As Dina Asher-Smith took to the starting blocks for the women’s 100m final, silence descended on the Khalifa International Stadium. But that was not out of respect for the finest female sprinters in the world as they waiting for the starter’s gun, but because there was almost nobody present.
It was a strange situation for everybody watching on television as this elite event took place in a hollow atmosphere, in a stadium that could hold 40,000 people. It was another thrilling race which saw the dominant force of women’s sprinting for the past decade, Shelly-Ann Fraser-Pryce, romp home to gold ahead of Britain’s Dina Asher-Smith, who will be targeting the top spot on the podium in the 200m.
Perhaps the most bizarre moment of the event came as the three medal-winning athletes did their traditional lap of honour, where they usually would receive the warm applause of the crowd and pose for pictures. Instead, in front of empty stands, the trio walked around sheepishly, not knowing how to act after one of the biggest achievements in their entire careers.
Former British athlete Denise Lewis did not hold back while speaking on the BBC:
“We've waited til October to have stands like this, empty. Absolutely shocking.

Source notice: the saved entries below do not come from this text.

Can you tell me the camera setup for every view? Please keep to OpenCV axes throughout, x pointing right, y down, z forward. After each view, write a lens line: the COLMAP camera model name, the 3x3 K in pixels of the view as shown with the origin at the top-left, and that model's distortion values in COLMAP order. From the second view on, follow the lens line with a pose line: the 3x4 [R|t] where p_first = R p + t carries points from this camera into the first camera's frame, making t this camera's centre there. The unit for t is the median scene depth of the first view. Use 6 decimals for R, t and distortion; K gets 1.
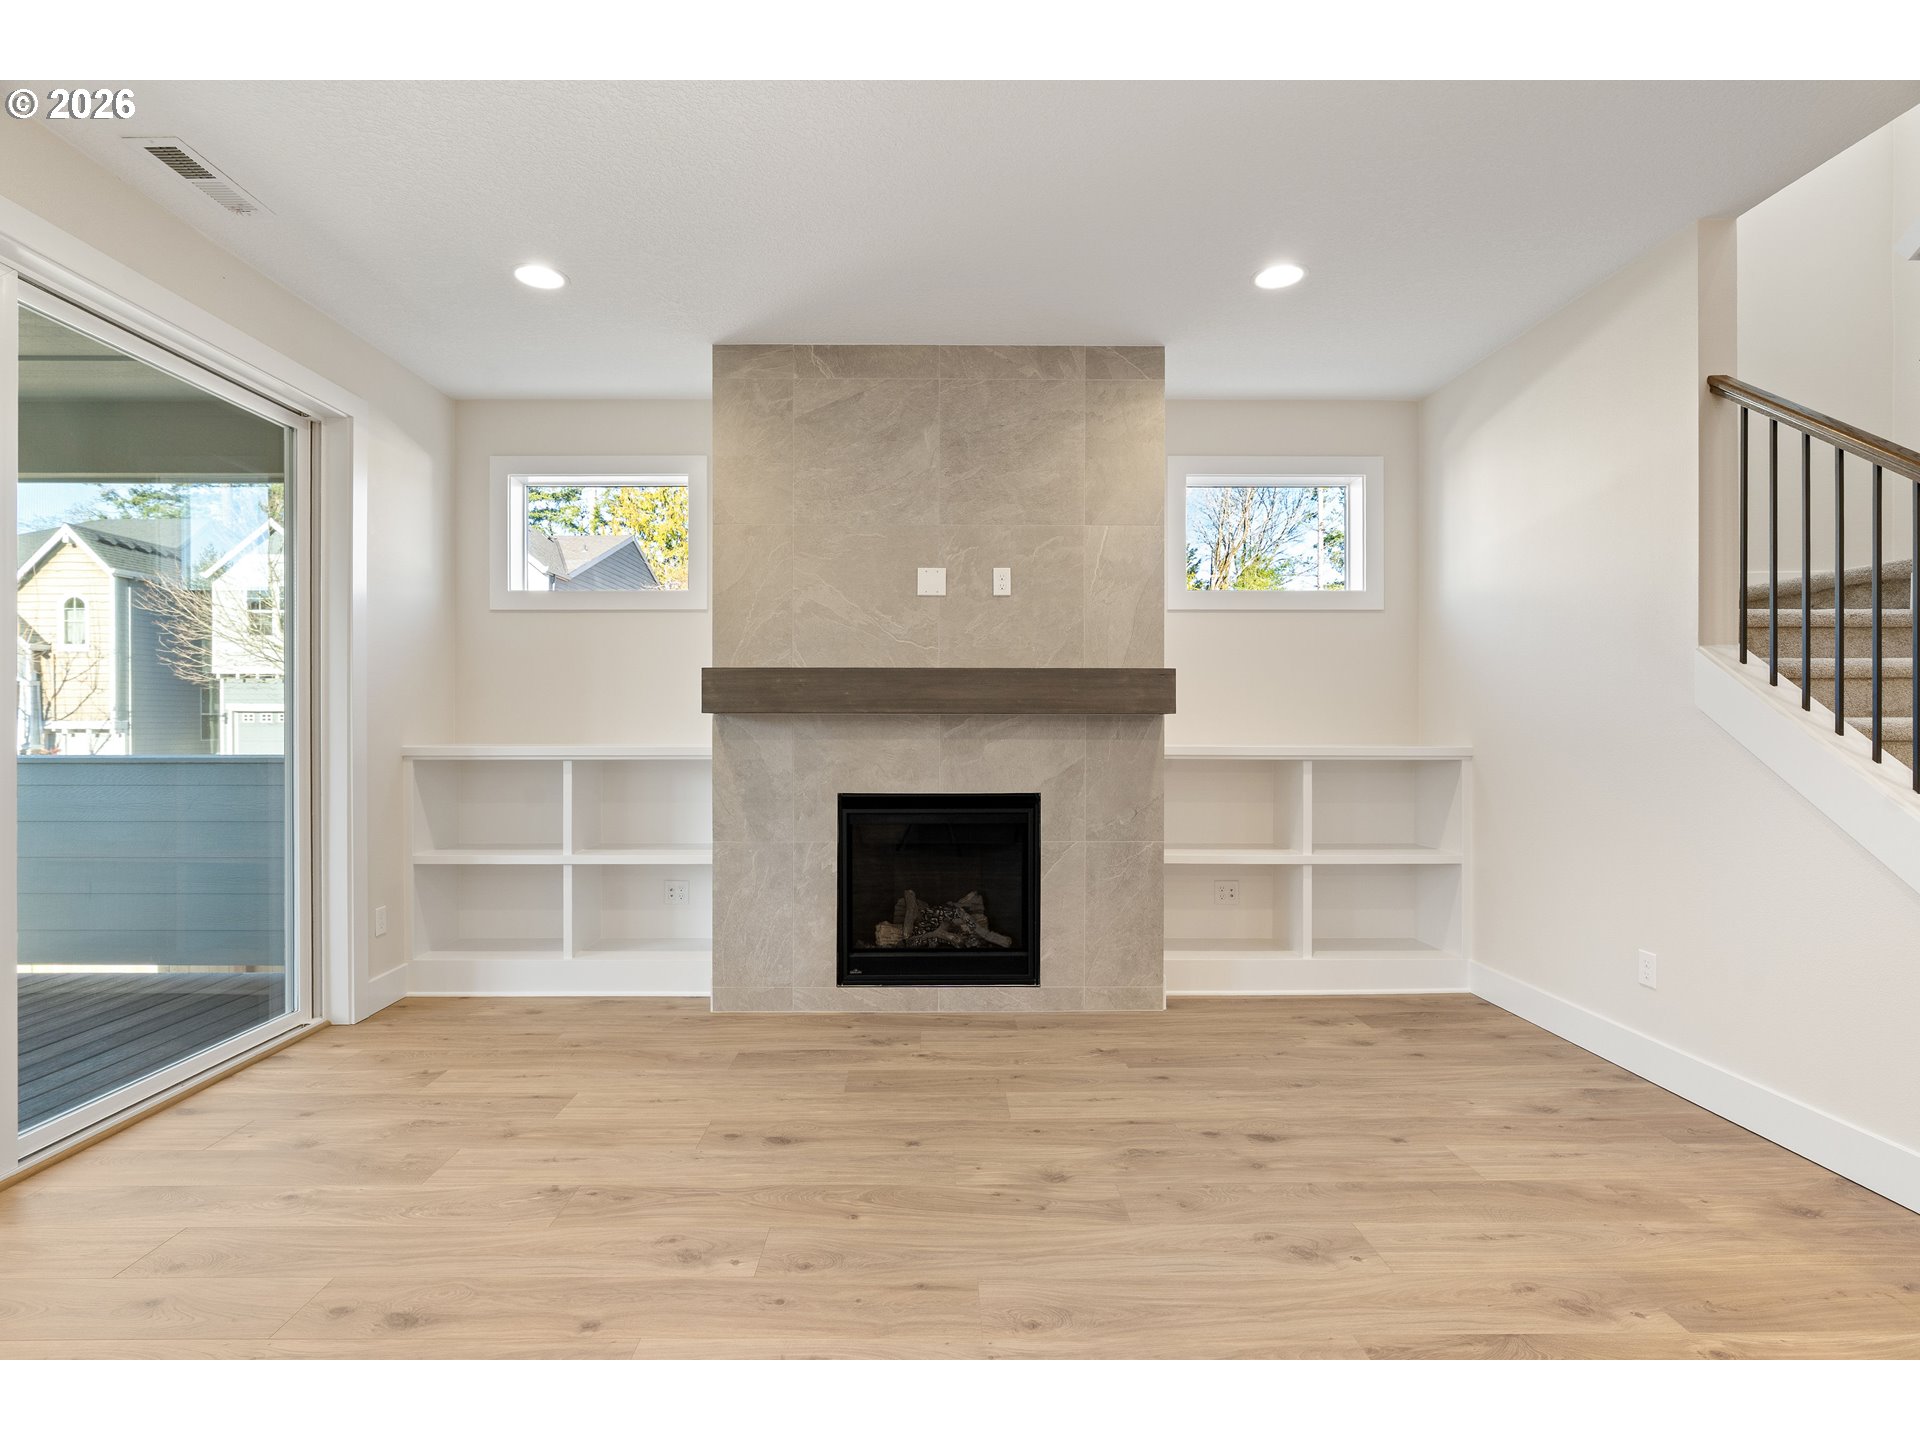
lens RADIAL K [[879.8, 0, 936.3], [0, 879.8, 727.9], [0, 0, 1]] dist [-0.007481, 0.001215]
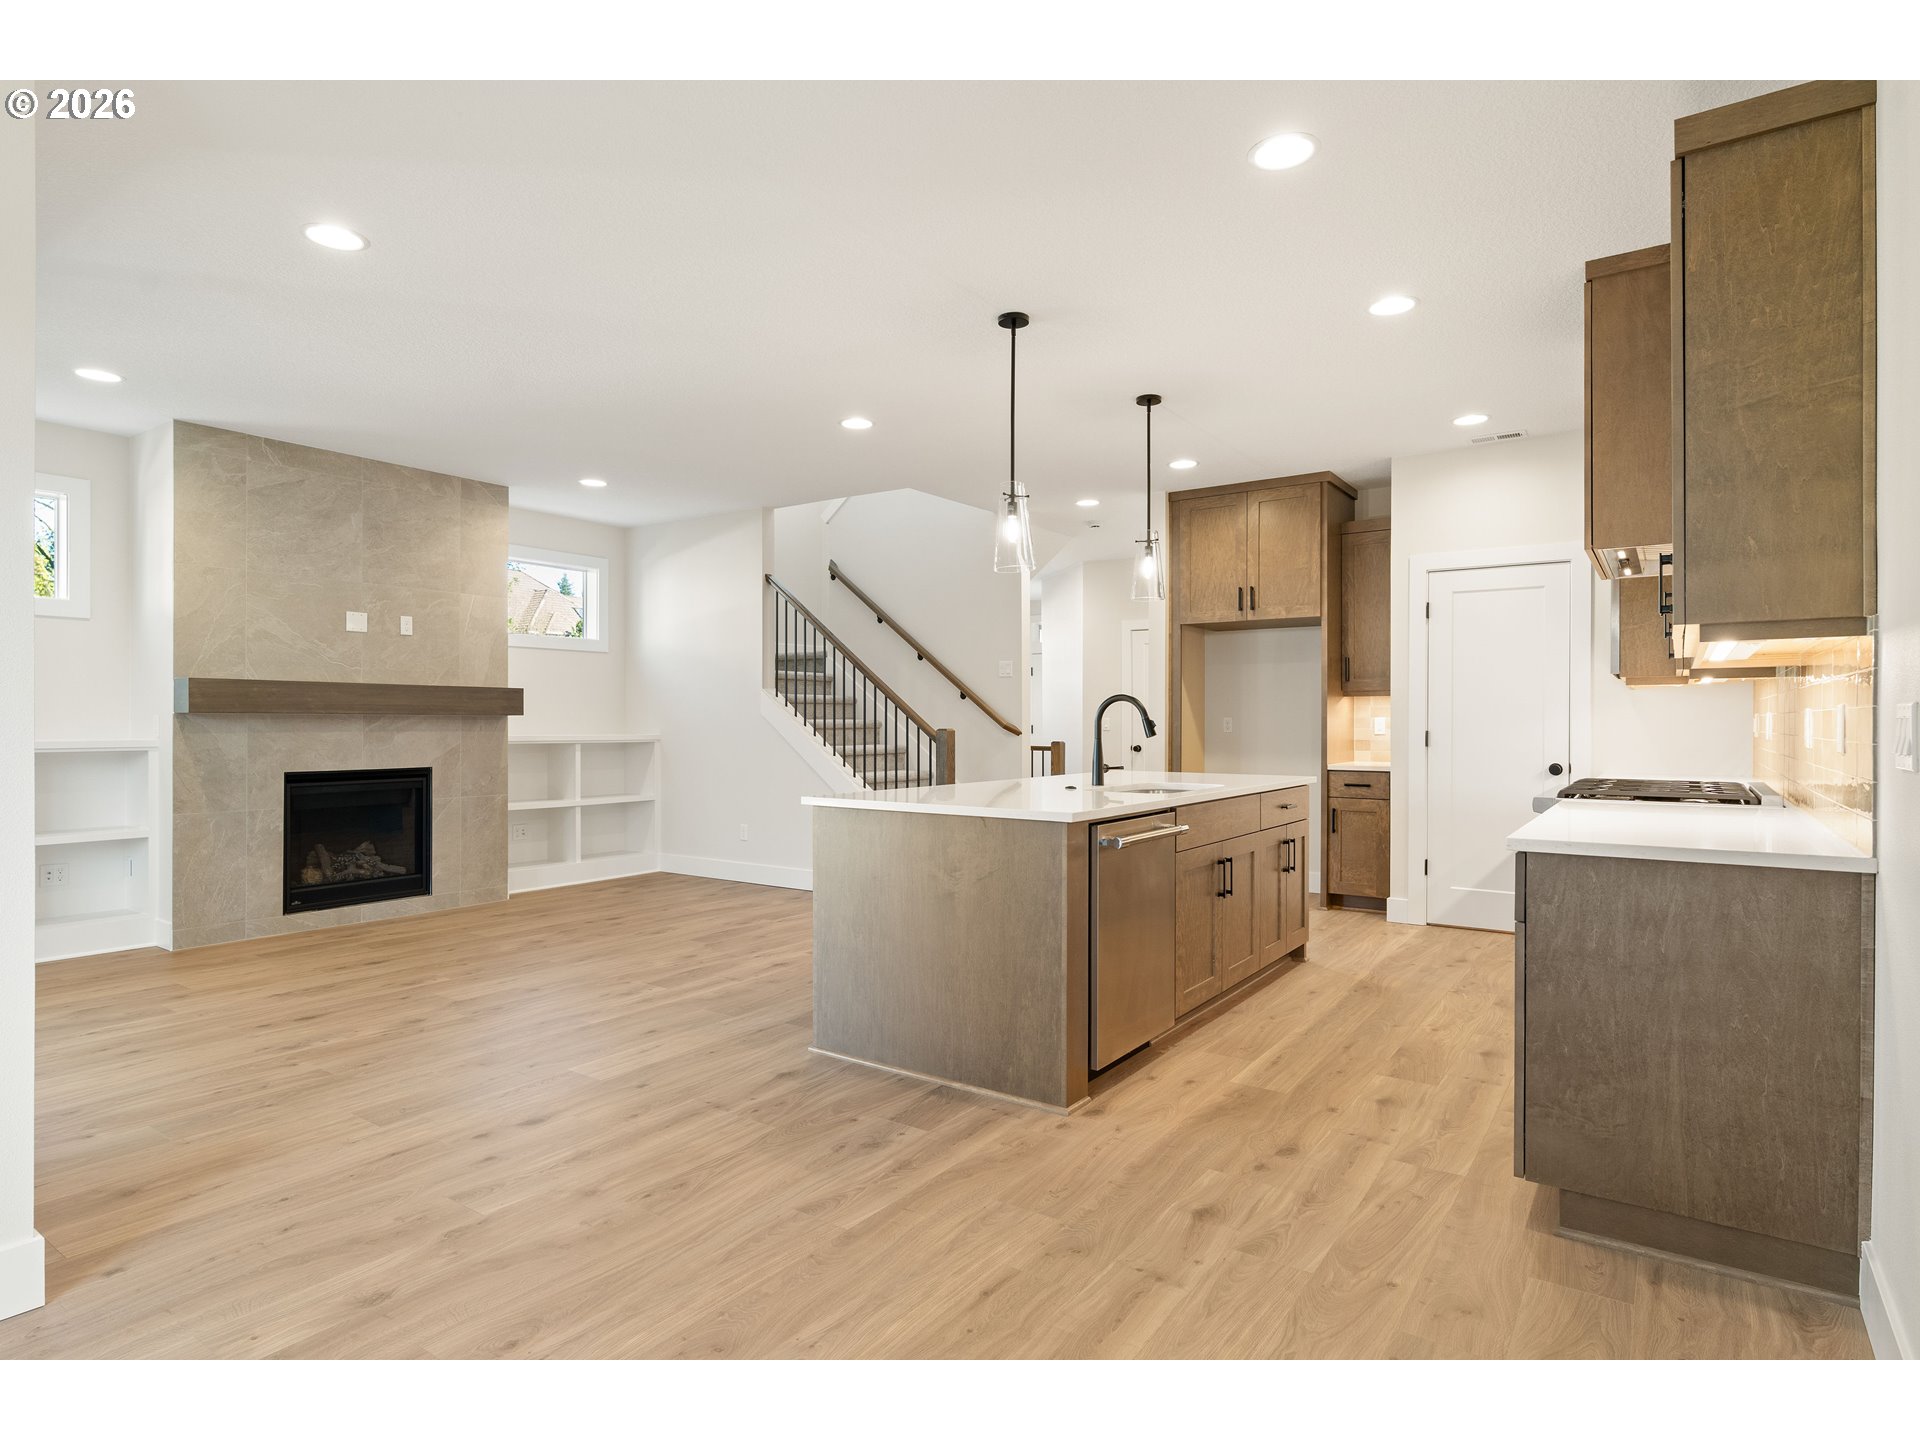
lens RADIAL K [[1029.2, 0, 954.7], [0, 1029.2, 723.7], [0, 0, 1]] dist [-0.005009, 0.000390]
pose [[0.580975, -0.000744, 0.813921, -0.800142], [0.001422, 0.999999, -0.000101, 0.001020], [-0.813920, 0.001216, 0.580975, -0.761633]]
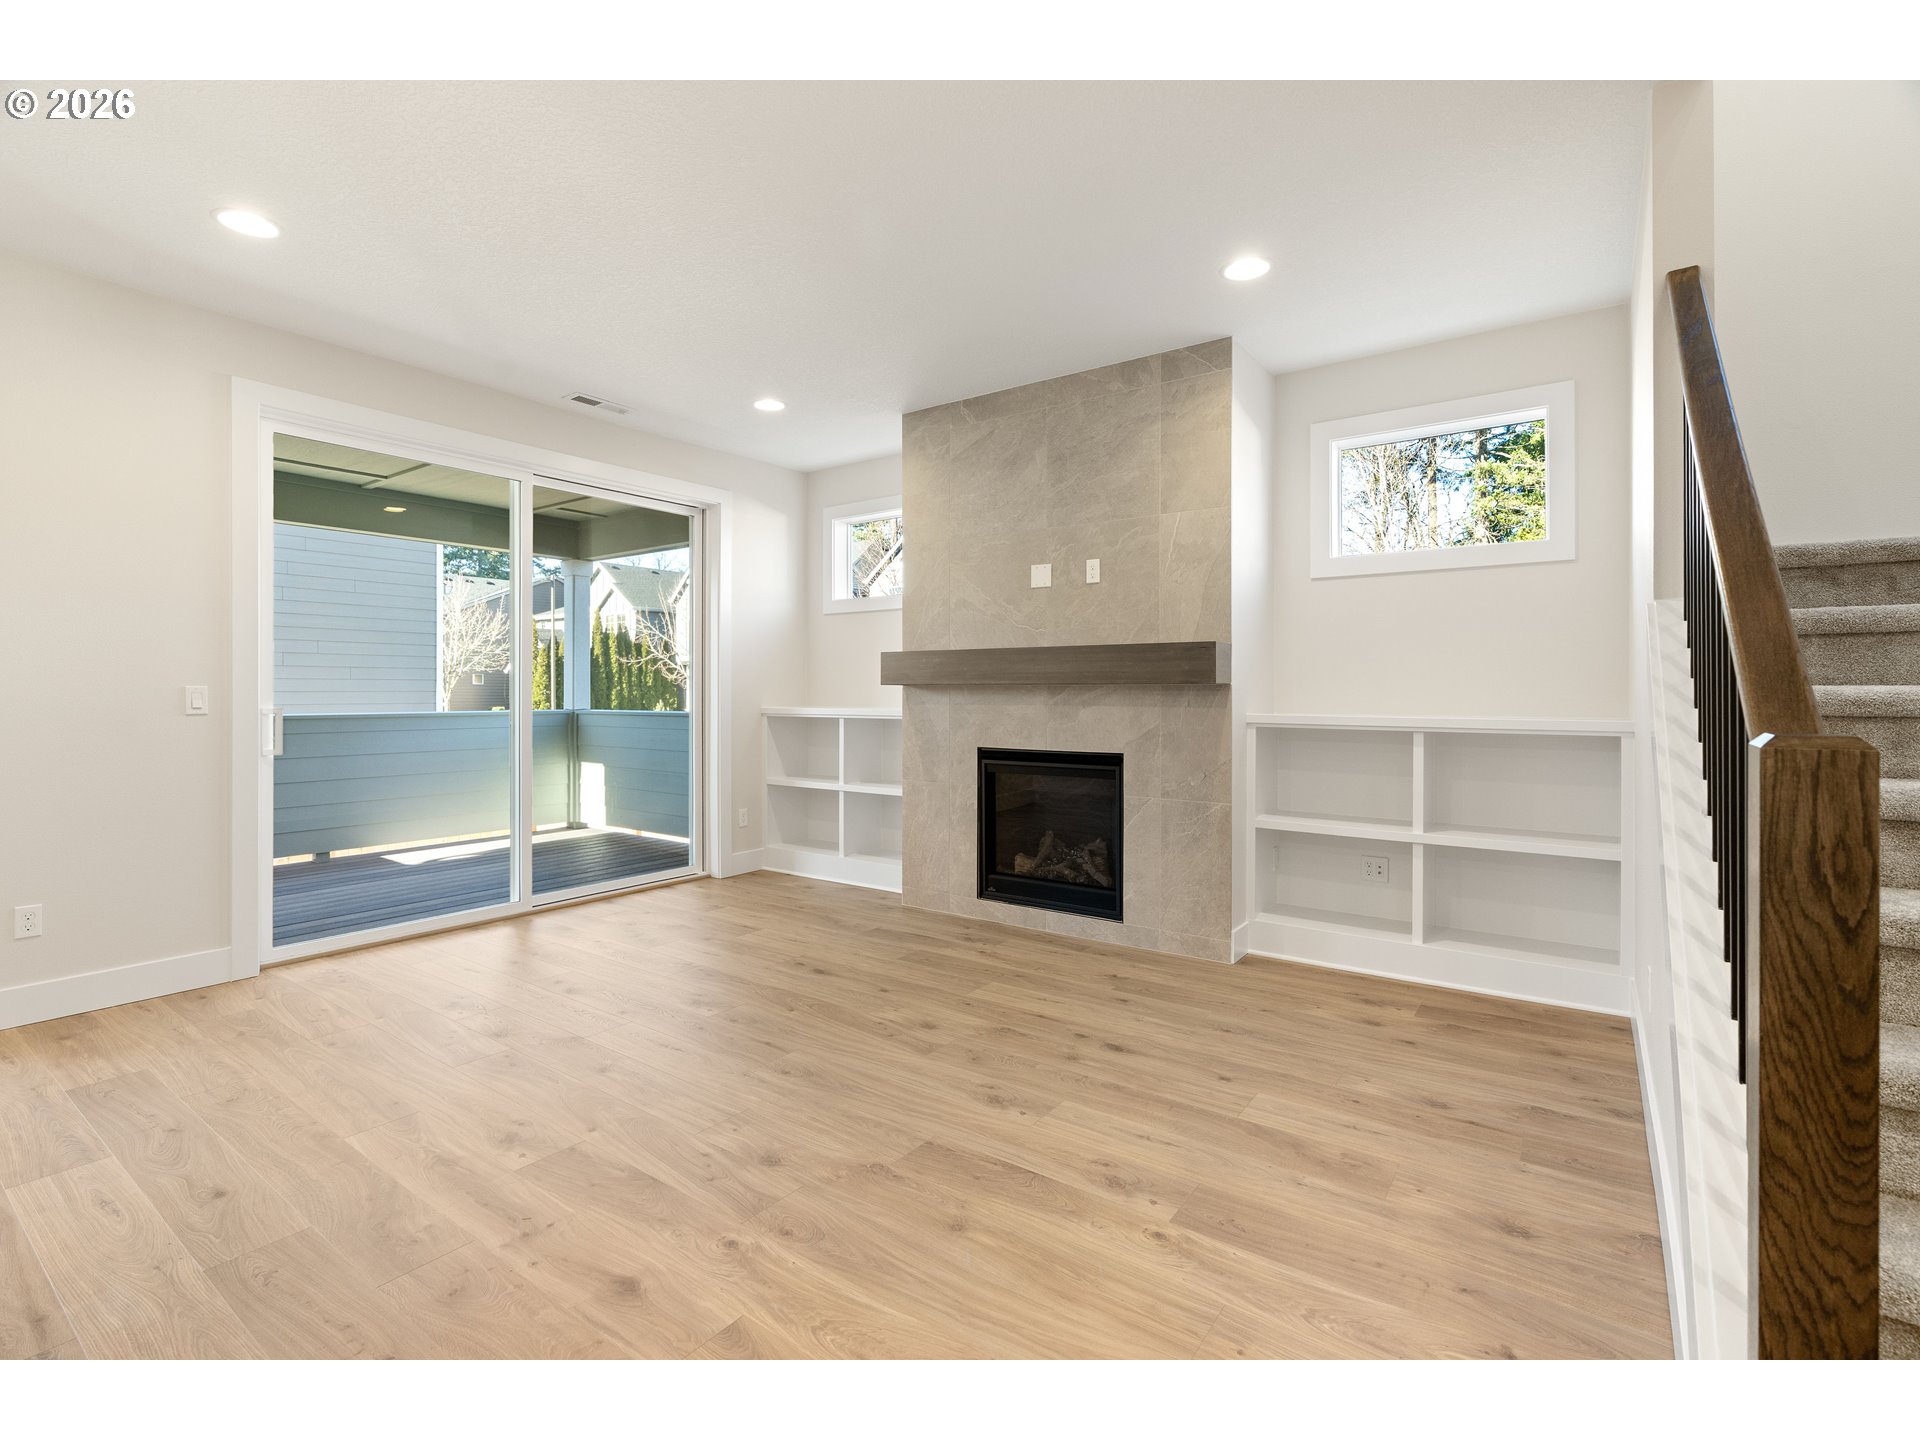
lens RADIAL K [[878.4, 0, 959.5], [0, 878.4, 695.3], [0, 0, 1]] dist [-0.006809, 0.001027]
pose [[0.806858, 0.002196, -0.590741, 0.620798], [-0.003164, 0.999995, -0.000603, -0.000187], [0.590737, 0.002356, 0.806861, -0.045095]]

The athletes, they work so hard, they try to peak at the right time for an empty stadium, I just think it's not right. Our governing body has let our athletes down massively.”
Despite all the money and sporting structure pumped into the country, you cannot generate fans and feign interest in the event. The same World Championships were played out in front of a sell-out crowd in London two years ago and will be hugely popular in the USA in 2021, and should never have been held in front of an empty stadium. If there has been any incentive offered to entice people to go to the stadiums it clearly hasn’t worked.
The crowds have not been the only issue. Even after moving the games to October, the heat has been unbearable for long-distance runners. The women’s marathon descended into chaos as a record 28 athletes failed to finish due to the heat. Despite the race starting at midnight, temperatures stuck around 32.7 degrees and the humidity was an unbearable 73 per cent.
41 per cent of the field were unable to finish, several of them taken off the track in wheelchairs, suffering from exhaustion. This is not what anybody wants to see in sport and it does not bode well for the 2022 World Cup. That tournament has been widely criticised for the worker’s rights and it’s difficult to get across just how hot it is in Qatar right now.
Iphones have stopped working due to the 40°C heat and a dismal ‘rest shelter’ for the workers has been built in the centre circle of the stadium that will host the World Cup opener and final.
An expert on migrant rights, Nicholas McGeehan, stated that: “According to Met Office data (temp 39, humidity 44%) the WBGT is 31.66 which more or less means nobody should be working - 15 mins work every hour and 45 mins rest in a cooled area to prevent heat illness.”
Clearly the heat is almost unbearable for workers and athletes alike and all of this turmoil is not worth it, to perform in front of empty stands. FIFA keep reiterating that the tournament will be a success but if the athletics are anything to go by it will be a catastrophic disaster for the world of sport.